Savings interest rates are dependent on the fed funds rate and the prime rate. The Fed funds rate is the interest rate at which financial and banking institutions provide loans to each other. Banks need to take loans from other financial institutes to maintain the minimum amount of reserves with the central bank. The lower the Fed funds rate, the lower the savings interest.
The prime rate is the minimum interest rate that a bank offers to its most creditworthy clients. Since the prime rate is the benchmark interest rate for a bank, it helps in determining other interest rates, including savings interest rates. When prime rates are low, savings interest rates are also low.

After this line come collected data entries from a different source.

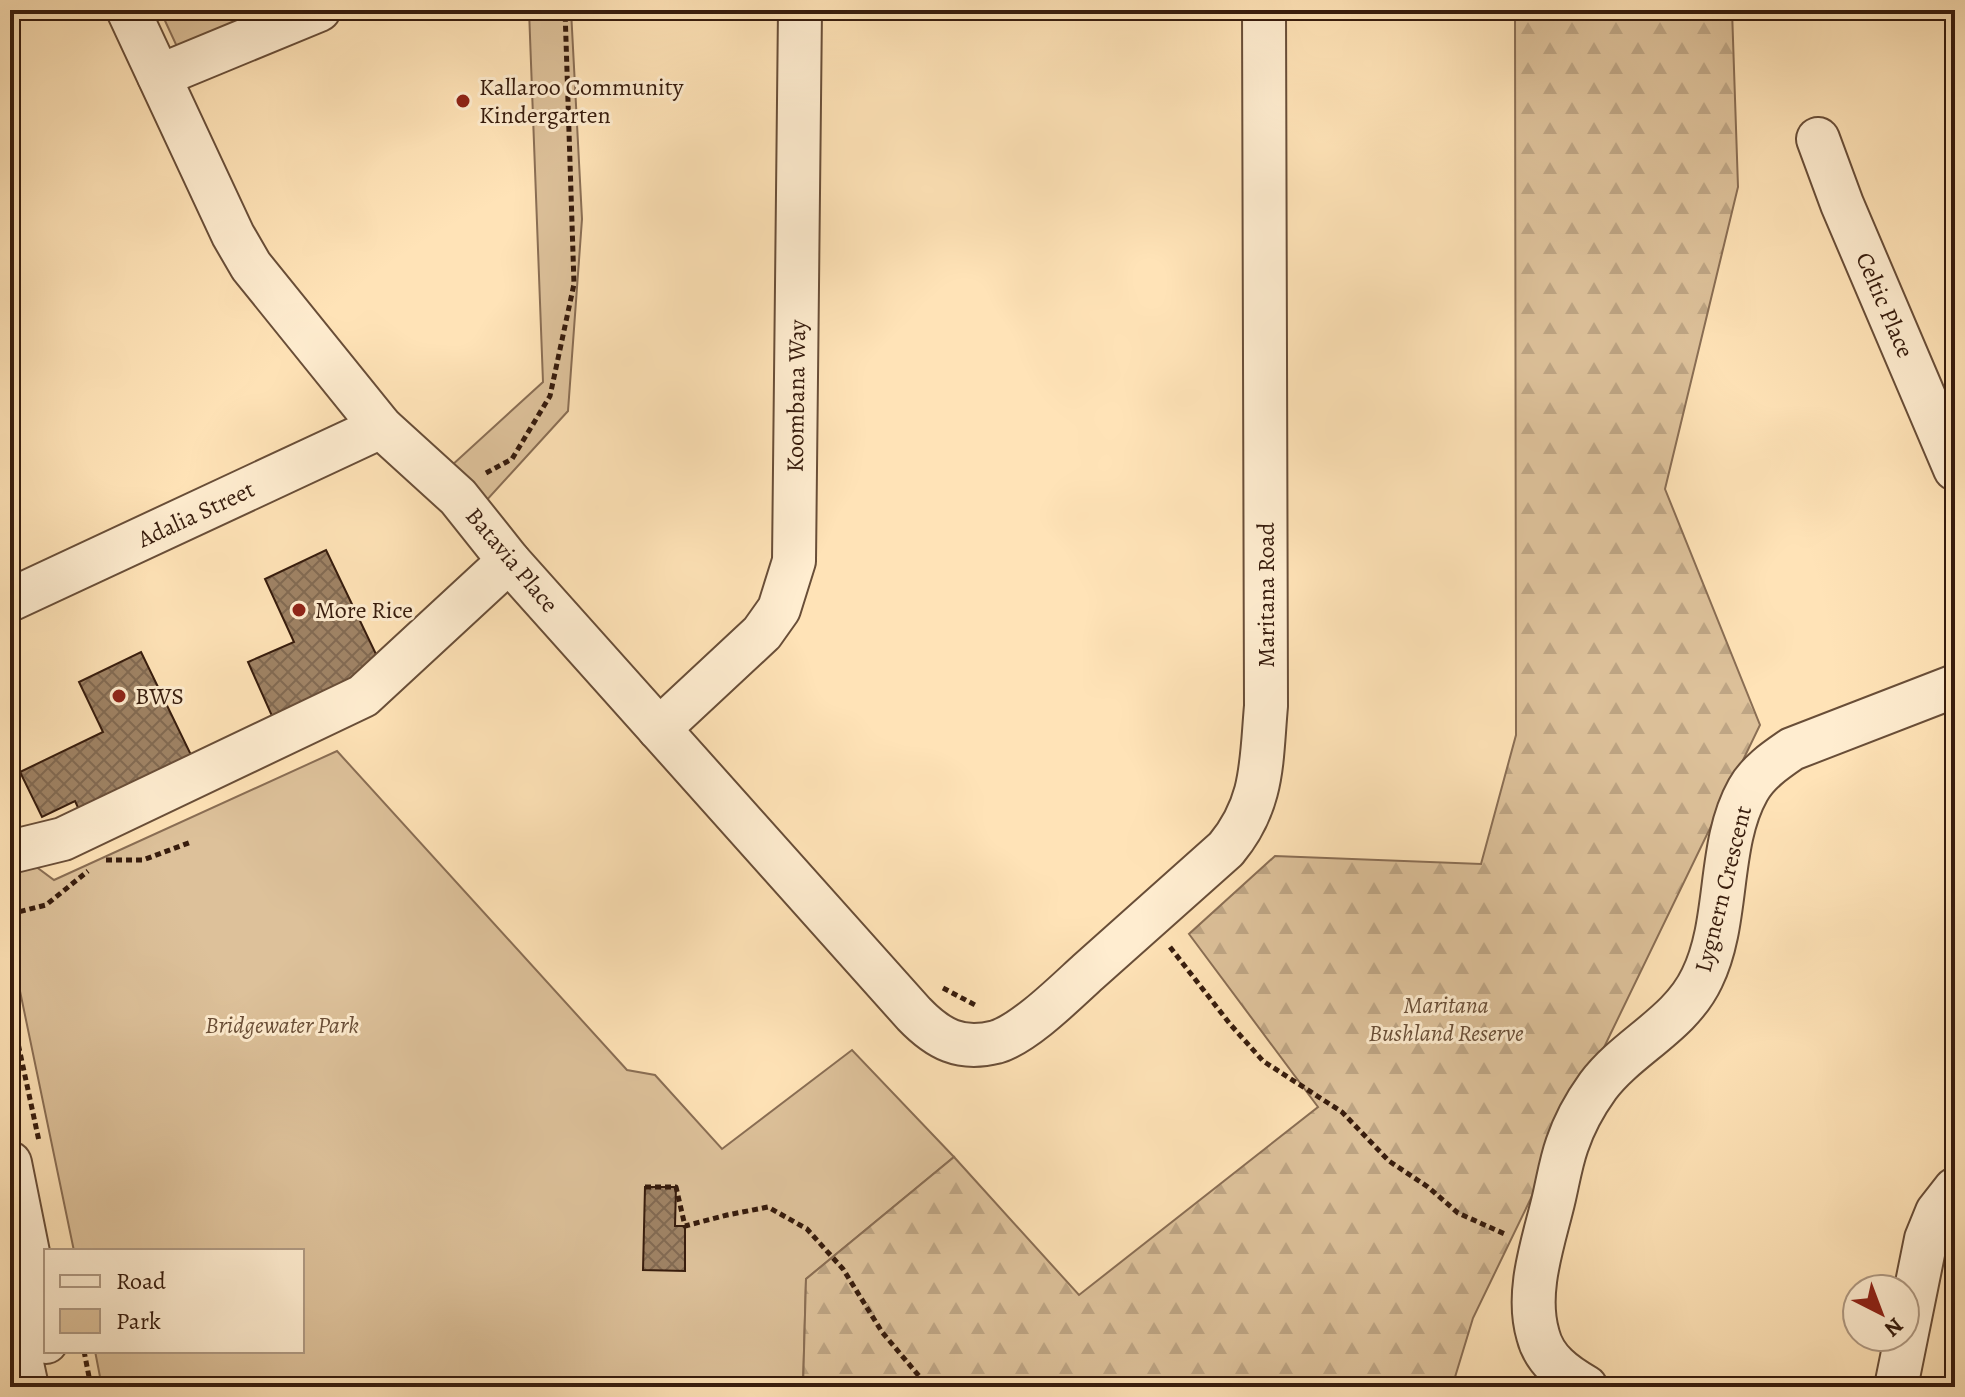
<svg xmlns="http://www.w3.org/2000/svg" width="1965" height="1397" viewBox="0 0 1965 1397" font-family="Alegreya,serif">
<defs>
<pattern id="forest-firs" width="22" height="20" patternUnits="userSpaceOnUse" patternTransform="scale(2)"><rect width="22" height="20" fill="#ddc19a"/><path d="M5 1l3.5 6h-7zM16 11l3.5 6h-7z" fill="#bea584"/></pattern>
<pattern id="building-cross-hatch" width="8" height="8" patternUnits="userSpaceOnUse" patternTransform="scale(2)"><rect width="8" height="8" fill="#9f8365"/><path d="M0 0l8 8M0 8l8-8" fill="none" stroke="#826a52"/></pattern>
</defs>
<rect width="100%" height="100%" fill="#ffe3b7"/>
<filter id="stains"><feTurbulence type="fractalNoise" baseFrequency=".0025" numOctaves="4"/><feColorMatrix values="0 0 0 0 .2 0 0 0 0 .09 0 0 0 0 .02 0 0 0 .5 -.17"/></filter>
<radialGradient id="worn" r=".72"><stop offset=".6" stop-color="#630" stop-opacity="0"/><stop offset="1" stop-color="#630" stop-opacity=".3"/></radialGradient>
<g fill="#ddc19a" stroke="#8a6e54" stroke-width="2">
<polygon points="160,10 269,10 179,51"/>
<polygon points="529,10 571,10 582,219 568,411 474,514 439,477 543,382"/>
<polygon points="337,751 627,1070 655,1075 722,1149 852,1050 954,1157 806,1279 803,1387 102,1387 95,1351 302,1351 302,1251 74,1251 10,943 10,863 31,863 54,880"/>
</g>
<polygon fill="url(#forest-firs)" stroke="#8a6e54" stroke-width="2" points="1515,10 1732,10 1738,187 1665,489 1760,725 1473,1318 1452,1387 803,1387 806,1279 954,1157 1079,1295 1318,1107 1189,934 1275,856 1481,864 1516,735"/>
<g fill="url(#building-cross-hatch)" stroke="#371c0d" stroke-width="2">
<polygon points="326,550 386,675 276,725 248,662 294,642 265,579"/>
<polygon points="141,652 193,759 81,814 75,801 42,817 20,772 103,732 79,682"/>
<polygon points="645,1187 676,1187 675,1226 685,1226 685,1271 643,1270"/>
</g>
<g fill="none" stroke-linecap="round" stroke-linejoin="round">
<g stroke="#694e38" stroke-width="46">
<g id="minor">
<path d="M128 10 233 235 251 266 381 427 458 497 509 561 914 1014C938 1039 960 1051 996 1042 1024 1034 1066 992 1088 972 1134 931 1180 890 1226 849 1264 803 1261 762 1266 706L1264 10"/>
<polyline points="159,76 319,10"/>
<polyline points="1818,139 1842,204 1955,469"/>
<polyline points="10,600 381,427"/>
<polyline points="659,729 762,633 779,609 794,561 800,10"/>
<polyline points="10,852 63,839 363,696 509,561"/>
<polyline points="10,1163 46,1342"/>
<polyline points="10,1308 27,1387"/>
<path d="M1586 1387C1565 1375 1544 1360 1538 1335 1525 1291 1544 1241 1554 1198 1558 1181 1561 1162 1567 1145 1574 1124 1585 1104 1598 1086 1628 1046 1680 1025 1702 978 1730 921 1717 845 1748 790 1758 772 1776 760 1792 749L1955 686"/>
<polyline points="1896,1387 1926,1239 1937,1212 1955,1189"/>
</g>
</g>
<g stroke="#371c0d" stroke-width="5" stroke-dasharray="6 4" stroke-linecap="butt">
<polyline points="486,473 512,459 550,396 574,284 565,10"/>
<polyline points="106,860 143,860 191,842"/>
<polyline points="10,914 46,905 88,871"/>
<polyline points="1170,947 1230,1024 1263,1061 1342,1112 1389,1161 1428,1187 1458,1213 1507,1235"/>
<polyline points="943,988 977,1006"/>
<polyline points="10,1006 39,1141"/>
<polyline points="645,1187 676,1187 685,1226 727,1215 768,1207 807,1229 843,1269 882,1332 924,1382 938,1387"/>
<polyline points="84,1351 91,1387"/>
</g>
<use href="#minor" stroke="#ffedd0" stroke-width="42"/>
</g>
<g fill="#8f2418" stroke="#ffedd0" stroke-width="3">
<circle cx="463" cy="101" r="8"/>
<circle cx="299" cy="610" r="8"/>
<circle cx="119" cy="696" r="8"/>
</g>
<g text-anchor="middle" stroke-width="6" stroke-linejoin="round" paint-order="stroke">
<g font-size="24" fill="#371c0d" stroke="#ffedd0" text-anchor="start">
<text x="479" y="95">Kallaroo Community<tspan x="479" dy="28">Kindergarten</tspan></text>
<text x="315" y="618">More Rice</text>
<text x="135" y="704">BWS</text>
</g>
<g font-size="24" fill="#371c0d" stroke="#ffedd0">
<text transform="translate(1885 305) rotate(67)" y="8">Celtic Place</text>
<text transform="translate(796 396) rotate(-89)" y="8">Koombana Way</text>
<text transform="translate(196 514) rotate(-25)" y="8">Adalia Street</text>
<text transform="translate(512 560) rotate(50)" y="8">Batavia Place</text>
<text transform="translate(1266 595) rotate(-90)" y="8">Maritana Road</text>
<text transform="translate(1723 889) rotate(-76)" y="8">Lygnern Crescent</text>
</g>
<g font-size="24" font-style="italic" fill="#694e37" stroke="#ffedd0">
<text x="1446" y="1013">Maritana<tspan x="1446" dy="28">Bushland Reserve</tspan></text>
<text x="282" y="1033">Bridgewater Park</text>
</g>
</g>
<rect width="1965" height="1397" fill="none" stroke="#ffe3b7" stroke-width="40"/>
<rect x="12" y="12" width="1941" height="1373" fill="none" stroke="#371c0d" stroke-width="4"/>
<rect x="20" y="20" width="1925" height="1357" fill="none" stroke="#371c0d" stroke-width="2"/>
<rect x="44" y="1249" width="260" height="104" fill="#ffedd0" stroke="#af9982" stroke-width="2"/>
<rect x="60" y="1275" width="40" height="12" fill="#ffedd0" stroke="#af9982" stroke-width="2"/>
<text x="116" y="1289" font-size="24" fill="#371c0d">Road</text>
<rect x="60" y="1309" width="40" height="24" fill="#ddc19a" stroke="#af9982" stroke-width="2"/>
<text x="116" y="1329" font-size="24" fill="#371c0d">Park</text>
<g transform="translate(1881 1313) rotate(138)"><circle r="38" fill="#ffedd0" stroke="#af9982" stroke-width="2"/>
<path d="M0-6L14 30L0 20L-14 30Z" fill="#8f2418"/>
<text y="-12" font-size="22" font-weight="bold" text-anchor="middle" fill="#371c0d">N</text>
</g>
<rect width="100%" height="100%" filter="url(#stains)"/>
<rect width="100%" height="100%" fill="url(#worn)"/>
</svg>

Banks determine savings interest rates on an annual basis. However, this does not mean that the savings accountholder will receive interest only once a year. Bank interests are compounded weekly, monthly or yearly, based on the type of account and the policies of the bank.
The interest accumulated on the deposit is either added to the cash balance in the account or paid to the accountholder separately.
Savings interest rates can be fixed or variable. In a fixed savings account, bank interest rates remain unchanged over a specific period. Although fixed interest rates are low, it guarantees uniformity.
Savings accounts with variable bank interest rates are called money market accounts. The interest on such savings accounts can vary periodically depending on the market situation. However, the rate of interest remains the same over a specified period, such as daily, weekly or monthly.
An individual can look for banks that offer the maximum savings interest rates. To maximize the interest amount, people can maintain high cash balances in the account and negotiate higher savings interest rates. Banks usually offer higher interest rates to their best customers.